Le 22/05/2009 17:51, Arthur Reutenauer a écrit :
but instead of arbitrary adding a 0.25em before and 1em after the punctuation mark you should use the real nnbsp (U+202F) before and real normal space (U+0020) after.
I don't think so. Space characters don't mix very well with TeX glue and should best be avoided, generally speaking. In particular, all inter-word spaces that are input in the TeX source as one or more of U+0020 are simply ignored, and replaced by normal inter-word glue, with its appropriate stretchability and shrinkability. This has always been the case in TeX and is not going to change. All other types of Unicode spaces should really, in my opinion, be processed in the same way, while respecting their additional properties in the case of non-breakable spaces, for instance.
Not knowing the internals, that's what I tried to say with adding a space after instead of 1em, i.e. "calculated by the engine". If w an em is added after, it is not stretchable and shrinkable, right?
In addition, characters like U+202F are very badly supported across fonts, and if you take in account the fact that the most appropriate width will probably change depending on the language, you're likely to observe much more arbitrary results if you use the glyph for that character in font.
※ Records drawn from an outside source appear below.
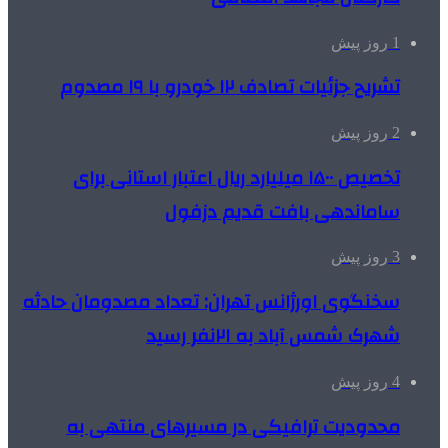
1 روز پیش
تشریح جزئیات تصادف ۱۲ خودرو با ۱۹ مصدوم
2 روز پیش
تخصیص ۱۵۰۰ میلیارد ریال اعتبار استانی برای
ساماندهی بافت قدیم دزفول
3 روز پیش
سخنگوی اورژانس تهران: تعداد مصدومان حادثه
شهرک شمس آباد به ۲۱نفر رسید
4 روز پیش
محدودیت ترافیکی در مسیرهای منتهی به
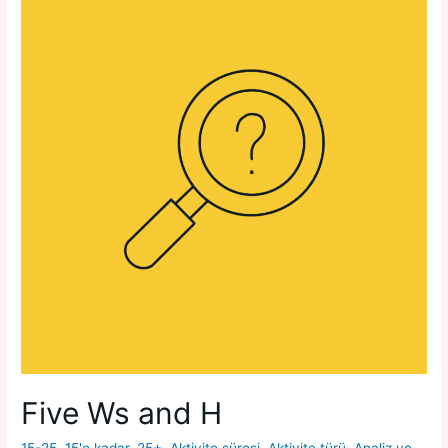
Five Ws and H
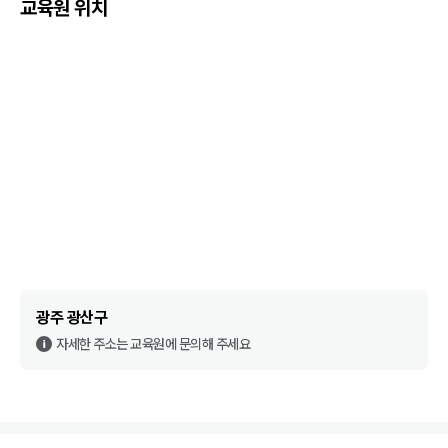
교육원 위치
광주 광산구
자세한 주소는 교육원에 문의해 주세요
I seriously doubt you want to rely on the font for that.
Why? Let me take your example again:
{\setcharacterspacing[frenchpunctuation]a? aa? aaa? abba?}
a\,? aa\,? aaa\,? abba\,?
Surprise: the first line is longer than the second. It's because sizes of the U+0020 and U+202F depend on the font design, their size are not exactly 1em and 0.25em.
That's not the reason. The reason is simply that \, is defined as a \kern by one sixth of an em (see core-spa.mkiv: it's equivalent to \thinspace, which is \kern .16667em). In the first line, the value of .25em is defined in core-spa.mkiv; you can redefine it if you want. In any case, every space is completely controlled by ConTeXt, we don't let the font mess around.
For that matter, Latin Modern doesn't have a glyph for U+202F, so if we'd use it, we'd just see nothing: there would be no space at all, see attached file.
Thank you so much for the detailed technical explanation! So, AFAIK, I believe that the space before should be equivalent to thinspace.
All this really calls for more coordination in order to produce decent specifications, in my opinion. If you think ConTeXt's default should be different, it's fine and I encourage you to contact Sébastien to discuss about it. Report then to Hans and Peter for the implementation.
Thanks, I'll see that. Maybe I could write some detailled specs in the wiki. Regards, Bob.